When Paul Holmgren made the call to relieve Ron Hextall of his duties as general manager, there was a common refrain among fans fearing of win-now, shortsighted decisions.
Here we go, the Flyers are headed back to their old ways.
Well, in reality, the Flyers weren't a whole lot different to begin with. Hextall deserves credit. He did many positive things. He changed the Flyers' way of thinking and operating. He fixed a troubling salary cap situation and built up the farm system.
But in the business of winning, the Flyers very much stayed the same. In Year 5 of Hextall's process, the Flyers were in last place of the Metropolitan Division at Thanksgiving for a second straight season. Twice they had missed the playoffs and twice they had lost in the first round after squeaking into the tournament.
Less than five and a half months following Hextall's firing in late November, the Flyers, an organization often criticized for a reluctance to steer from the past, look awfully different, fueled by outside perspective and experience.
Did you ever think two coaches with a winning pedigree from days with the hated rival Penguins would be brought in with open arms as assistants?
Here we are.
How about hiring a head coach who was working in the division just over a year ago and beating the Flyers in a huge Game 7 during the 2014 playoffs?
Here we are.
The hiring of Chuck Fletcher as general manager created a trickle-down effect of change, with fresh faces and potentially new ways to drive a team into contention.
Fletcher and assistant general manager Brent Flahr come from a background with the Wild in Minnesota, where they rekindled a buzz in a passionate hockey market.
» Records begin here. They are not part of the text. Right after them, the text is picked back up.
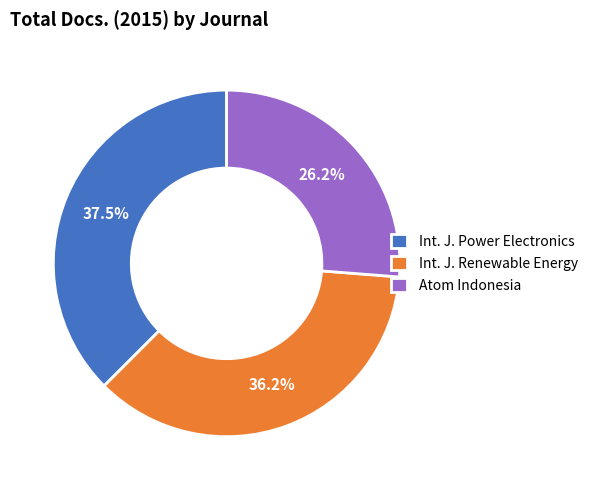

How many slices are in this pie chart?

3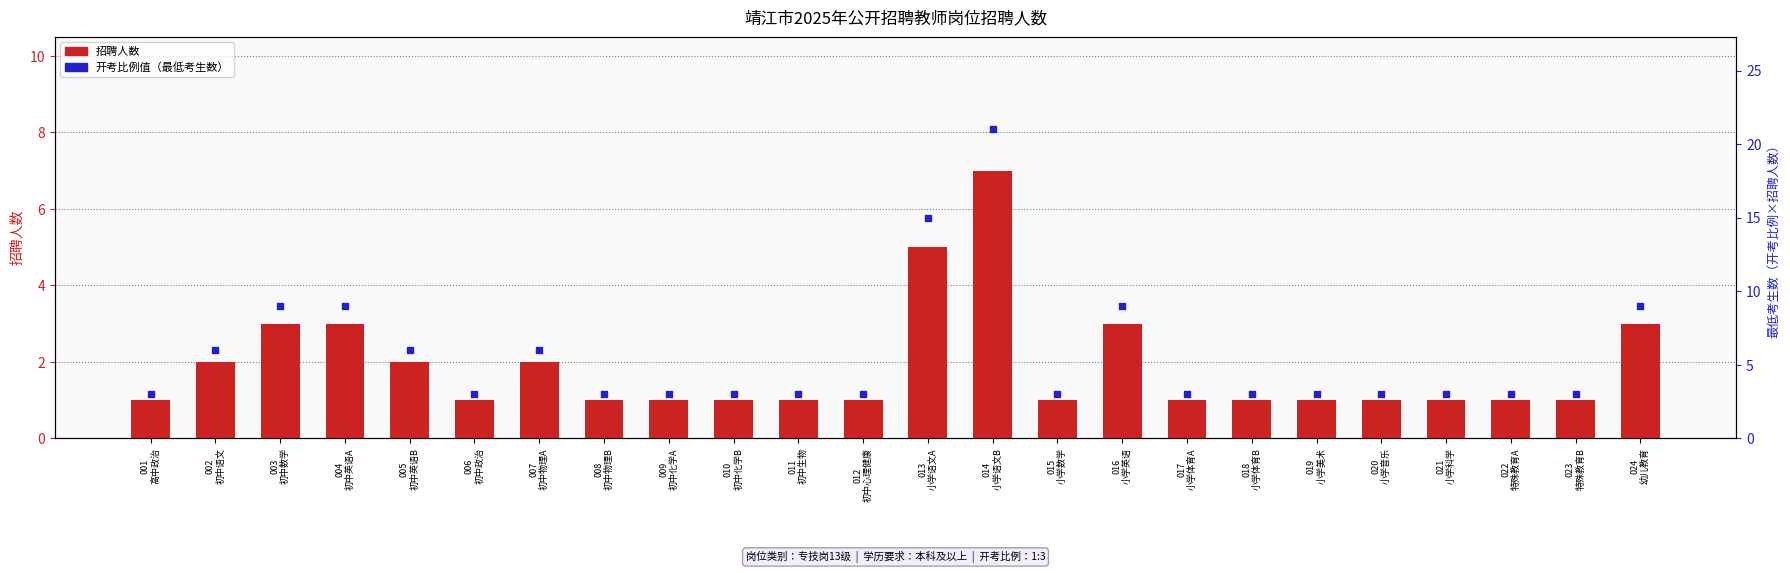

Which series contains the highest Y value?

开考比例值（最低考生数）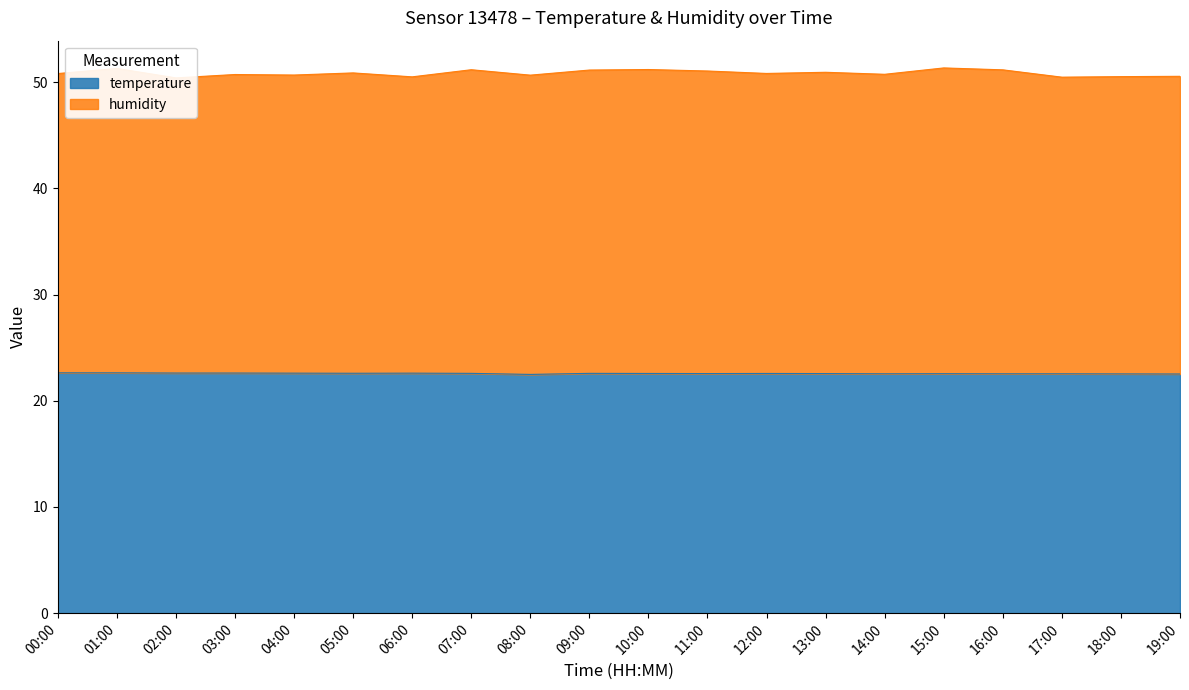

What position from the right is 10:00?

10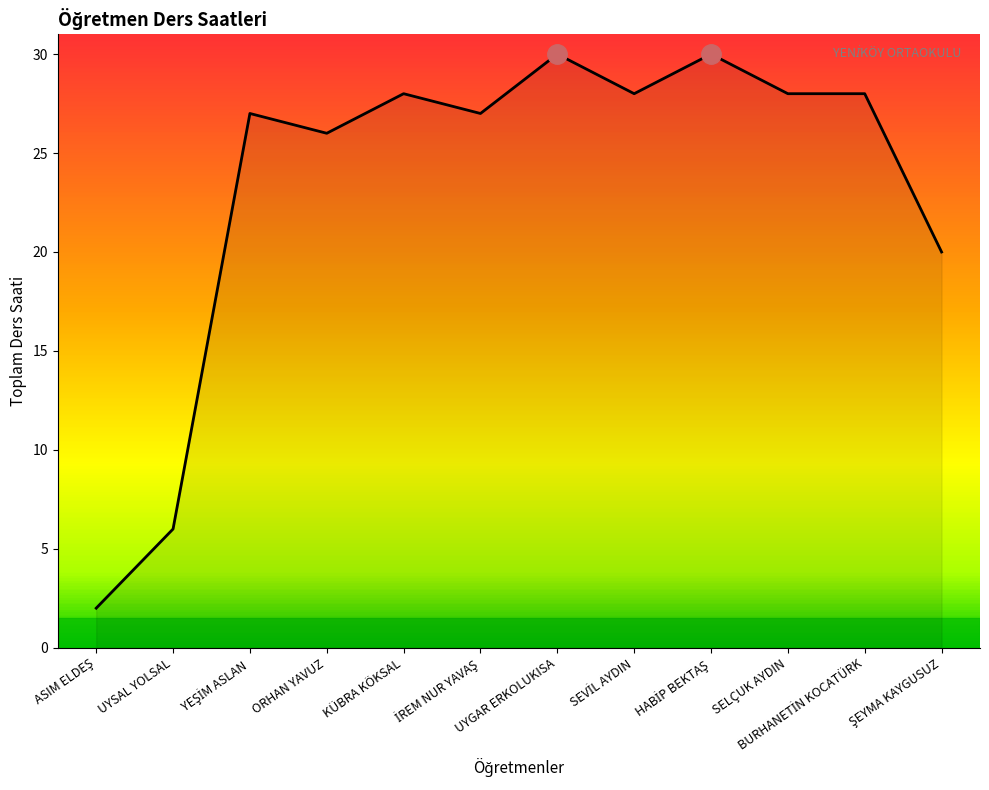

What is the greatest value displayed?

30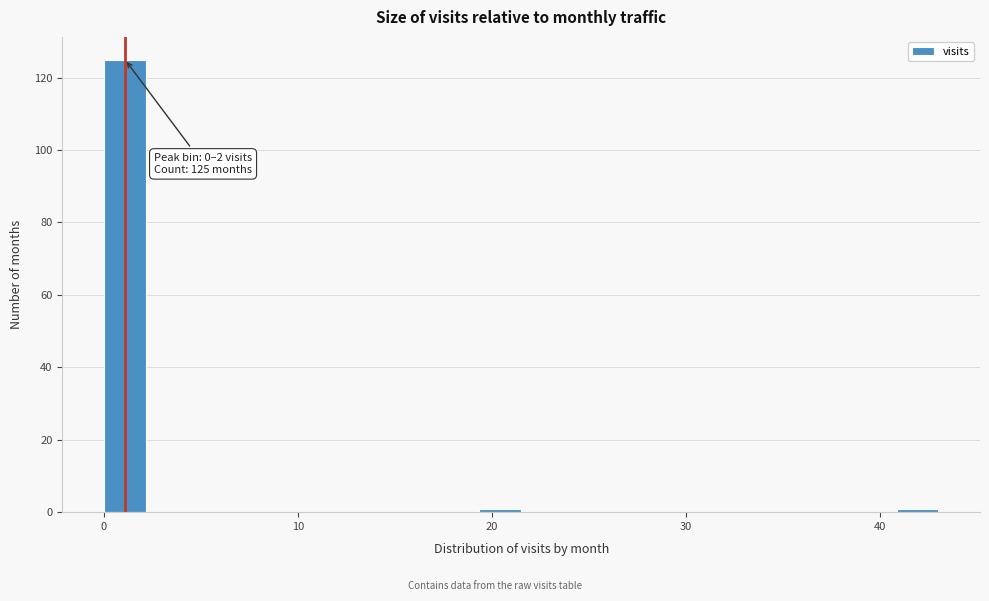

Around what value on the x-axis is the tallest bar? Give the approximate position of its centre, as read against the axis.

1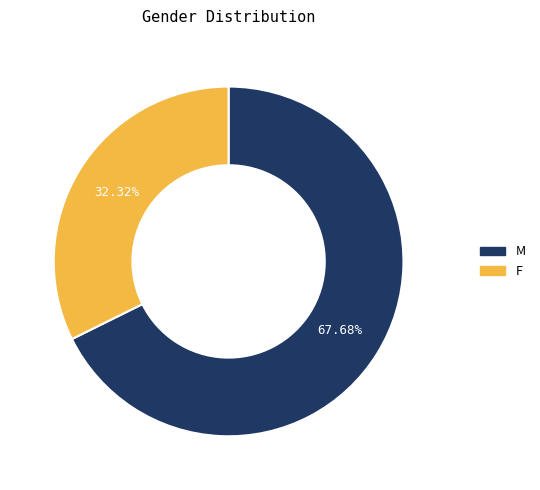

How many segments does this pie chart have?

2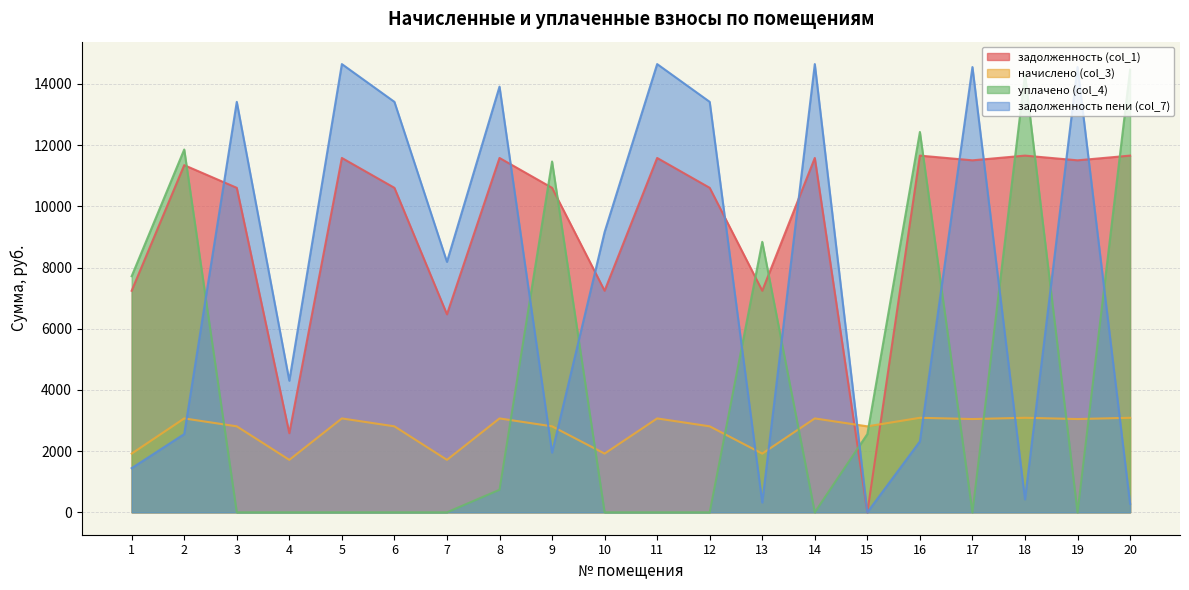

Which category has the highest value across all series?

5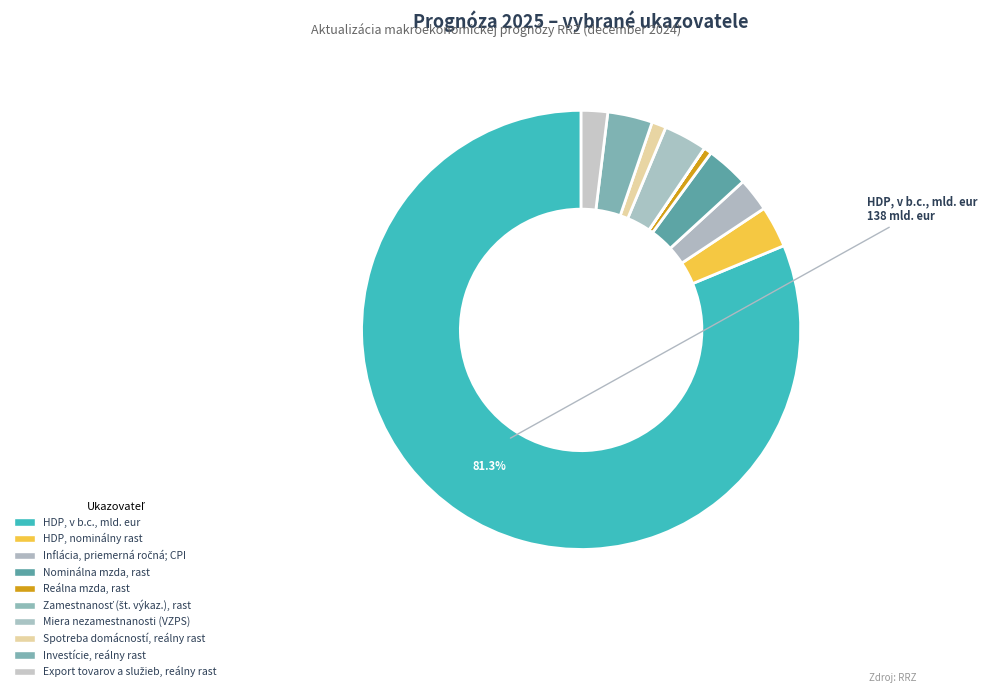

Is there a majority slice in this chart?

Yes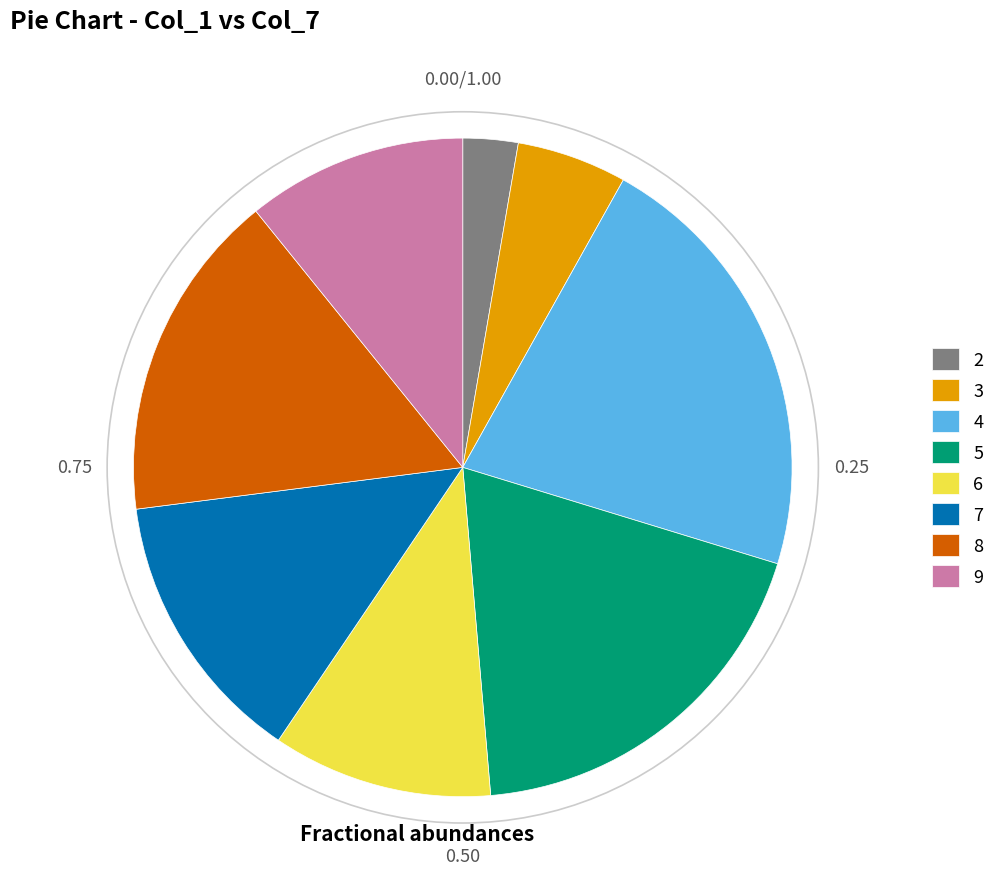

Do 9 and 8 together represent more than half of the pie?

No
Alain Vigneault is now the head coach. He arrived to the Flyers with two Stanley Cup Final appearances, three Presidents' Trophy winners and a Jack Adams Award (top coach).
Fletcher and Vigneault hired two assistants Monday with notable track records. Michel Therrien and Mike Yeo have a combined 1,296 games of NHL head coaching experience. Therrien led the Penguins to the 2008 Stanley Cup Final, while Yeo won a ring with Pittsburgh in 2009 as an assistant.
Holmgren and Comcast Spectacor chairman and CEO Dave Scott spearheaded this outside perspective. All along, it may have been a part of their vision when they hired Fletcher. No, the team hasn't made wholesale changes and Fletcher isn't looking to do so (or at least not yet), but the Flyers are different.
On April 18, the day of his introduction as head coach, Vigneault said he was aware of the frustration among Flyers fans with the state of the team.
"I understand people's disappointment, but I would say that's all behind us," he said. "Chuck is here, he's new. I'm here, I'm new. Nothing I can do about what happened in the past. I can focus on the present and hopefully make the future what we all want it to be. I'm going to be on high alert, I'm going to work my butt off to get this done and I'm very confident that it's going to work out."
Fletcher knows the Flyers' past.
"For me coming in from the outside," Fletcher said, "I know when Paul Holmgren approached me about being the general manager of the Flyers, I'm like, 'Wow.' This is a premium job in the National Hockey League.
"It has happened long before I got here, but the Flyers have always done things the right way and we'll continue to do that."
With new, outside point of views from Fletcher, Flahr, Vigneault, Therrien and Yeo.
Yes, the Flyers are hungry to win again, sooner rather than later. But you can't say they're back to their old ways.